• PROVIDED TEXT
>>
2 A.M. at the Cat’s Pajamas

The Cat’s Meow: 13 Questions With Author Marie-Helene Bertino

Marie-Helene Bertino

Marie-Helene Bertino

By Daniel Ford

It was the title of Marie-Helene Bertino’s book that caught my eye. 2 A.M. at the Cat’s Pajamas is not something you encounter on every walk through your neighborhood Barnes & Noble. The novel’s lime green back cover did the rest of the work, pulling me in like a tractor beam.

Degenerate music club. Broken characters. Dark Philly streets. I was 10 pages deep before I remembered I had to go back to work. I was all in.

The best thing I can say about Bertino’s book (for now, I’ll have an official recommendation coming in October) is that it is a constant surprise. Sentences hit you with left hooks after you’re punch drunk from right hand jabs, multiple storylines dance nimbly to the accompanying music, and Bertino writes with a confidence typically reserved for seasoned masters. I’m less than 25 pages from the end and am reading a page at a time because I don’t want it to end.

Bertino talked to me recently about her early influences, her writing process, and the inspiration behind 2 A.M. at the Cat’s Pajamas.

Daniel Ford: When did you decide you wanted to be a writer?

Marie-Helene Bertino: I decided when I was 4 years old, and I decide again, every day.

DF: Who were some of your influences?

MHB: My brothers were my first influences. They are older than me, and I saw them writing when I was a little girl. There was such mystery and delight surrounding the activity of them scribbling into their copybooks, and I wanted in on that. In grade school, the stories of Lloyd Alexander and Madeleine L’Engle and the fantasy genre in general were huge influences. In high school and college, poets were my biggest influence. After college, I went to London to study Shakespeare. Later, irreverent surrealists like Etgar Keret, Aimee Bender, Amy Hempel, Jim Shepard, and Raymond Carver guided my first forays into fiction.

DF: What is your writing process like? Do you listen to music? Outline?

MHB: I don’t normally listen to music or outline, unless I need a jolt back into the story. When I’m “composing” a new piece if you will (will you?), it needs to be quiet in the palace. Nothing louder than my cat padding across the floor. When I’m writing non-fiction or revising, I listen to NPR all day. I do a fine impression of Lakshmi Singh if I may say so (may I?), and groove without realizing to the Brian Lehr Show theme song.
<<
• WORK REQUEST 1
Put the records into a JSON list of strings, one string per line and no blank lines. Begin at the first line of the records, stop after the line that contains "samozřejmě nechtějí. Proto", and leave the pictures out.
The interview and the records come from unrelated sources.

• GIVEN INFORMATION
>>
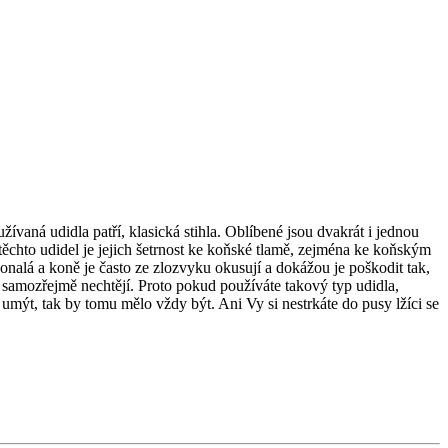
vaná udidla patří, klasická stihla. Oblíbené jsou dvakrát i jednou
těchto udidel je jejich šetrnost ke koňské tlamě, zejména ke koňským
konalá a koně je často ze zlozvyku okusují a dokážou je poškodit tak,
 samozřejmě nechtějí. Proto pokud používáte takový typ udidla,
 umýt, tak by tomu mělo vždy být. Ani Vy si nestrkáte do pusy lžíci se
<<
• WORK REQUEST 2
Continue the interview with Marie-Helene Bertino from the point where it stops.

• OUTPUT 1
[
  "vaná udidla patří, klasická stihla. Oblíbené jsou dvakrát i jednou",
  "těchto udidel je jejich šetrnost ke koňské tlamě, zejména ke koňským",
  "konalá a koně je často ze zlozvyku okusují a dokážou je poškodit tak,",
  " samozřejmě nechtějí. Proto pokud používáte takový typ udidla,"
]

• OUTPUT 2
DF: You teach at NYU, The Center for Fiction, The Sackett Street Workshops, and the Emerging Writer’s Workshop for One Story. How have all of these organizations influenced your writing?

MHB: My students at NYU are brilliant and energetic, willing to fearlessly try new things. I leave class inspired and chuckling a lot. This semester I began teaching in the low-residency program at IAIA (Indian American Institute of the Arts), based in Santa Fe. IAIA’s mission is “to empower creativity and leadership in Native arts and cultures through higher education, lifelong learning, and outreach.” It is a new M.F.A. program built out of deeply ingrained tradition and feeling, and I am already learning so much from the other faculty members and students. In the workshops at IAIA, CFF, Sackett, and One Story the students are sometimes several years past college age. They normally work day jobs in unrelated fields before coming to class each night. I have a very real understanding of the sacrifices they make to be there, and their determination and talent stokes my own desire to keep writing.

DF: Your first published work was a collection of short stories titled, Safe as Houses. What drew you to short stories originally and why did you make the decision to switch to the novel format?

MHB: I like the canvas of short stories, that they are in essence a magic trick. Other magic stories compelled me to write my own. “Why Don’t You Dance” from Raymond Carver was the first one I remember giving me that gut punch—only not the story. It was produced as a short film at The Tribeca Film Festival years ago, and I liked the film so much I sought out the author. The last lines of that story still hold great alchemy for me. While I was writing the stories in Safe as Houses, I switched back and forth to 2 A.M. at The Cat’s Pajamas. The scope of the latter’s story overflowed a story container. It took a long time for it to teach me how to write it.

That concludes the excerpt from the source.